A 1950s experimental U.S. Navy “tailsitter,” the Convair XFY-1 Pogo was designed for vertical takeoffs and landings on small ships.
Having made its first flight on Aug. 1, 1954, the plane was scrapped by 1956 due to landing difficulties and other performance issues.
The vehicle would live on, however, in the pages of Marvel Comics. One way or another, most superheroes need to fly, and they need to do it in style.
Another of the FF’s flying vehicles was redundant the very moment it was created.
“Among the many vehicles used by the Fantastic Four over the years, the Fantasti-Copter is by far the most useless,” observed T.J. Pistilli. “The Fantastic Four seemed to think so as well, as the vehicle appeared in Fantastic Four 3 (1961) and was permanently shelved in the Baxter Building. Not only is the Fantasti-Copter just a normal helicopter, but it debuted in the same issue as the Fantasticar, which also flies, rendering the copter even more pointless.”
The first and best-known of the FF’s vehicles was indeed the Fantasticar, introduced in the third issue along with their blue uniforms.
“Marvel’s First Family, the Fantastic Four (they of the self-proclaimed World’s Greatest Comic Magazine) took off on their adventures not in a Wagon Queen Family Truckster but in the Fantasticar,” wrote Dan Greenfield. “And when tempers flared, they’d just push a button, and the vehicle would split four ways. To each his own!”
Readers complained that the original Fantasticar looked like a flying bathtub, so by the 12th issue, Stan Lee and Jack Kirby had it redesigned into a more complex and glamorous form.

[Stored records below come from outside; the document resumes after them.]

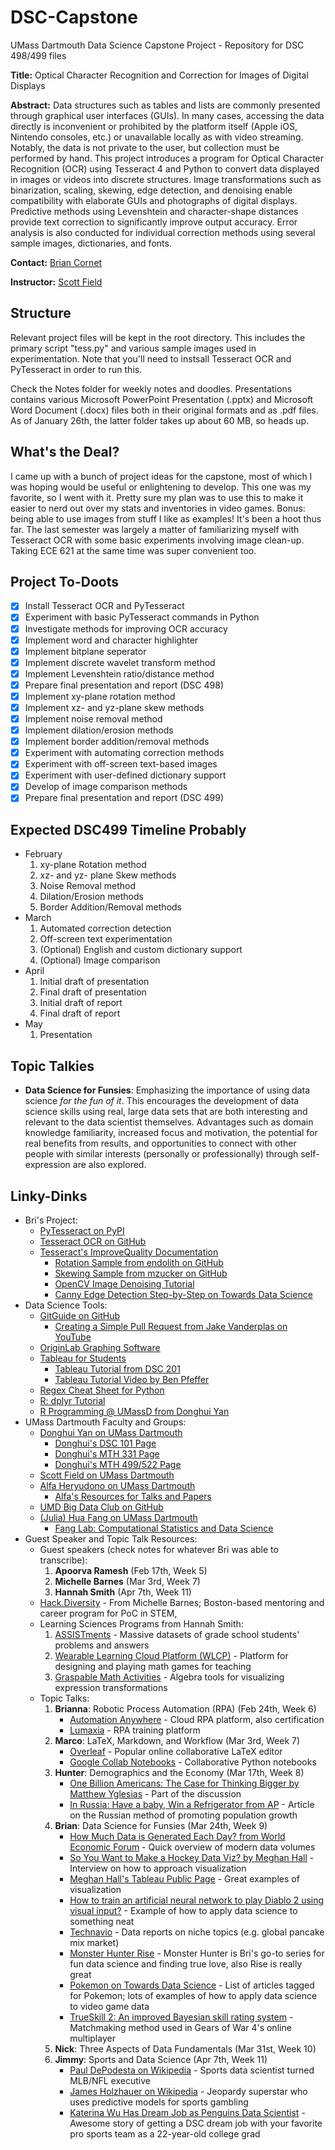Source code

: # DSC-Capstone
UMass Dartmouth Data Science Capstone Project - Repository for DSC 498/499 files

**Title:** Optical Character Recognition and Correction for Images of Digital Displays

**Abstract:** Data structures such as tables and lists are commonly presented through graphical user interfaces (GUIs). In many cases, accessing the data directly is inconvenient or prohibited by the platform itself (Apple iOS, Nintendo consoles, etc.) or unavailable locally as with video streaming. Notably, the data is not private to the user, but collection must be performed by hand. This project introduces a program for Optical Character Recognition (OCR) using Tesseract 4 and Python to convert data displayed in images or videos into discrete structures. Image transformations such as binarization, scaling, skewing, edge detection, and denoising enable compatibility with elaborate GUIs and photographs of digital displays. Predictive methods using Levenshtein and character-shape distances provide text correction to significantly improve output accuracy. Error analysis is also conducted for individual correction methods using several sample images, dictionaries, and fonts.

**Contact:** [Brian Cornet](mailto:bcornet@umassd.edu?subject=[GitHub]%20I%20clicked%20a%20thing)

**Instructor:** [Scott Field](mailto:sfield@umassd.edu?subject=[GitHub]%20DSC499%20Capstone%20%2D%20Brian%20Cornet)

## Structure
Relevant project files will be kept in the root directory. This includes the primary script "tess.py" and various sample images used in experimentation. Note that you'll need to instsall Tesseract OCR and PyTesseract in order to run this.

Check the Notes folder for weekly notes and doodles. Presentations contains various Microsoft PowerPoint Presentation (.pptx) and Microsoft Word Document (.docx) files both in their original formats and as .pdf files. As of January 26th, the latter folder takes up about 60 MB, so heads up.

## What's the Deal?
I came up with a bunch of project ideas for the capstone, most of which I was hoping would be useful or enlightening to develop. This one was my favorite, so I went with it. Pretty sure my plan was to use this to make it easier to nerd out over my stats and inventories in video games. Bonus: being able to use images from stuff I like as examples! It's been a hoot thus far. The last semester was largely a matter of familiarizing myself with Tesseract OCR with some basic experiments involving image clean-up. Taking ECE 621 at the same time was super convenient too.

## Project To-Doots
- [x] Install Tesseract OCR and PyTesseract
- [x] Experiment with basic PyTesseract commands in Python
- [x] Investigate methods for improving OCR accuracy
- [x] Implement word and character highlighter
- [x] Implement bitplane seperator
- [x] Implement discrete wavelet transform method
- [x] Implement Levenshtein ratio/distance method
- [x] Prepare final presentation and report (DSC 498)
- [x] Implement xy-plane rotation method
- [x] Implement xz- and yz-plane skew methods
- [x] Implement noise removal method
- [x] Implement dilation/erosion methods
- [x] Implement border addition/removal methods
- [x] Experiment with automating correction methods
- [x] Experiment with off-screen text-based images
- [x] Experiment with user-defined dictionary support
- [x] Develop of image comparison methods
- [x] Prepare final presentation and report (DSC 499)

## Expected DSC499 Timeline Probably
- February
  1. xy-plane Rotation method
  2. xz- and yz- plane Skew methods
  3. Noise Removal method
  4. Dilation/Erosion methods
  5. Border Addition/Removal methods
- March
  1. Automated correction detection
  2. Off-screen text experimentation
  3. \(Optional) English and custom dictionary support
  4. \(Optional) Image comparison
- April
  1. Initial draft of presentation
  2. Final draft of presentation
  3. Initial draft of report
  4. Final draft of report
- May
  1. Presentation

## Topic Talkies
* **Data Science for Funsies**: Emphasizing the importance of using data science *for the fun of it*. This encourages the development of data science skills using real, large data sets that are both interesting and relevant to the data scientist themselves. Advantages such as domain knowledge familiarity, increased focus and motivation, the potential for real benefits from results, and opportunities to connect with other people with similar interests (personally or professionally) through self-expression are also explored.

## Linky-Dinks
* Bri's Project:
  * [PyTesseract on PyPI](https://pypi.org/project/pytesseract/)
  * [Tesseract OCR on GitHub](https://github.com/tesseract-ocr/tesseract)
  * [Tesseract's ImproveQuality Documentation](https://github.com/tesseract-ocr/tessdoc/blob/master/ImproveQuality.md)
    * [Rotation Sample from endolith on GitHub](https://gist.github.com/endolith/334196bac1cac45a4893#file-rotation_spacing-py)
    * [Skewing Sample from mzucker on GitHub](https://github.com/mzucker/unproject_text)
    * [OpenCV Image Denoising Tutorial](https://opencv-python-tutroals.readthedocs.io/en/latest/py_tutorials/py_photo/py_non_local_means/py_non_local_means.html)
    * [Canny Edge Detection Step-by-Step on Towards Data Science](https://towardsdatascience.com/canny-edge-detection-step-by-step-in-python-computer-vision-b49c3a2d8123)
* Data Science Tools:
  * [GitGuide on GitHub](https://github.com/git-guides/)
    * [Creating a Simple Pull Request from Jake Vanderplas on YouTube](https://www.youtube.com/watch?v=rgbCcBNZcdQ)
  * [OriginLab Graphing Software](https://www.originlab.com/index.aspx)
  * [Tableau for Students](https://www.tableau.com/academic/students)
    * [Tableau Tutorial from DSC 201](http://www.cis.umassd.edu/~dkoop/dsc201-2018fa/assignment2.html)
    * [Tableau Tutorial Video by Ben Pfeffer](https://www.youtube.com/watch?v=2sp3HO3Jzfw)
  * [Regex Cheat Sheet for Python](https://www.dataquest.io/wp-content/uploads/2019/03/python-regular-expressions-cheat-sheet.pdf)
  * [R: dplyr Tutorial](https://genomicsclass.github.io/book/pages/dplyr_tutorial.html)
  * [R Programming @ UMassD from Donghui Yan](https://sites.google.com/site/rprogrammingumassd/home)
* UMass Dartmouth Faculty and Groups:
  * [Donghui Yan on UMass Dartmouth](http://www.math.umassd.edu/~dyan/)
    * [Donghui's DSC 101 Page](https://sites.google.com/site/umassddsc101/)
    * [Donghui's MTH 331 Page](https://sites.google.com/site/umassdmth331/)
    * [Donghui's MTH 499/522 Page](https://sites.google.com/site/umassdmth499/)
  * [Scott Field on UMass Dartmouth](http://www.math.umassd.edu/~sfield/)
  * [Alfa Heryudono on UMass Dartmouth](http://www.math.umassd.edu/~aheryudono/)
    * [Alfa's Resources for Talks and Papers](http://www.math.umassd.edu/~aheryudono/mth540f2018site/resources.html)
  * [UMD Big Data Club on GitHub](https://umdbigdataclub.github.io)
  * [(Julia) Hua Fang on UMass Dartmouth](https://www.umassd.edu/directory/hfang2/)
    * [Fang Lab: Computational Statistics and Data Science](https://www.umassmed.edu/fanglab/)
* Guest Speaker and Topic Talk Resources:
  * Guest speakers (check notes for whatever Bri was able to transcribe):
    1. **Apoorva Ramesh** (Feb 17th, Week 5)
    2. **Michelle Barnes** (Mar 3rd, Week 7)
    3. **Hannah Smith** (Apr 7th, Week 11)
  * [Hack.Diversity](https://www.hackdiversity.com/) - From Michelle Barnes; Boston-based mentoring and career program for PoC in STEM, 
  * Learning Sciences Programs from Hannah Smith:
    1. [ASSISTments](https://new.assistments.org/) - Massive datasets of grade school students' problems and answers
    2. [Wearable Learning Cloud Platform (WLCP)](http://wearablelearning.org/) - Platform for designing and playing math games for teaching
    3. [Graspable Math Activities](https://graspablemath.com/) - Algebra tools for visualizing expression transformations
  * Topic Talks:
    1. **Brianna**: Robotic Process Automation (RPA) (Feb 24th, Week 6)
       * [Automation Anywhere](https://www.automationanywhere.com/) - Cloud RPA platform, also certification
       * [Lumaxia](https://lumaxia.com/) - RPA training platform
    2. **Marco**: LaTeX, Markdown, and Workflow (Mar 3rd, Week 7)
       * [Overleaf](https://www.overleaf.com/) - Popular online collaborative LaTeX editor
       * [Google Collab Notebooks](https://colab.research.google.com/notebooks/io.ipynb) - Collaborative Python notebooks
    3. **Hunter**: Demographics and the Economy (Mar 17th, Week 8)
       * [One Billion Americans: The Case for Thinking Bigger by Matthew Yglesias](https://www.amazon.com/One-Billion-Americans-Thinking-Bigger-ebook/dp/B082ZR6827) - Part of the discussion
       * [In Russia: Have a baby, Win a Refrigerator from AP](https://www.heraldnet.com/news/in-russia-have-a-baby-win-a-refrigerator/) - Article on the Russian method of promoting population growth
    4. **Brian**: Data Science for Funsies (Mar 24th, Week 9)
       * [How Much Data is Generated Each Day? from World Economic Forum](https://www.weforum.org/agenda/2019/04/how-much-data-is-generated-each-day-cf4bddf29f/) - Quick overview of modern data volumes
       * [So You Want to Make a Hockey Data Viz? by Meghan Hall](https://medium.com/nightingale/so-you-want-to-make-a-hockey-data-viz-dda7b347f117) - Interview on how to approach visualization
       * [Meghan Hall's Tableau Public Page](https://public.tableau.com/profile/meghanhall#!/) - Great examples of visualization
       * [How to train an artificial neural network to play Diablo 2 using visual input?](https://stackoverflow.com/questions/6542274/how-to-train-an-artificial-neural-network-to-play-diablo-2-using-visual-input) - Example of how to apply data science to something neat
       * [Technavio](https://www.technavio.com/) - Data reports on niche topics (e.g. global pancake mix market)
       * [Monster Hunter Rise](https://www.monsterhunter.com/rise/us/) - Monster Hunter is Bri's go-to series for fun data science and finding true love, also Rise is really great
       * [Pokemon on Towards Data Science](https://towardsdatascience.com/tagged/pokemon) - List of articles tagged for Pokemon; lots of examples of how to apply data science to video game data
       * [TrueSkill 2: An improved Bayesian skill rating system](https://www.microsoft.com/en-us/research/uploads/prod/2018/03/trueskill2.pdf) - Matchmaking method used in Gears of War 4's online multiplayer
    5. **Nick**: Three Aspects of Data Fundamentals (Mar 31st, Week 10)
    6. **Jimmy**: Sports and Data Science (Apr 7th, Week 11)
       * [Paul DePodesta on Wikipedia](https://en.wikipedia.org/wiki/Paul_DePodesta) - Sports data scientist turned MLB/NFL executive
       * [James Holzhauer on Wikipedia](https://en.wikipedia.org/wiki/James_Holzhauer) - Jeopardy superstar who uses predictive models for sports gambling
       * [Katerina Wu Has Dream Job as Penguins Data Scientist](https://www.nhl.com/penguins/news/katerina-wu-has-dream-job-as-penguins-data-scientist/c-322941668) - Awesome story of getting a DSC dream job with your favorite pro sports team as a 22-year-old college grad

What a motorcycle is to a car, the Fantastic Four’s Airjet-Cycle was to the Fantasticar. Seating all four of the superheroes, the Airjet-Cycle flew with the aid of both VTOL jets and a rocket engine.
Reed Richards also had an actual intercontinental ballistic missile (ICBM) tucked away in its silo behind an anti-vibration wall in a corner of the FF’s Baxter Building headquarters.
That must have rattled a few windows in midtown Manhattan.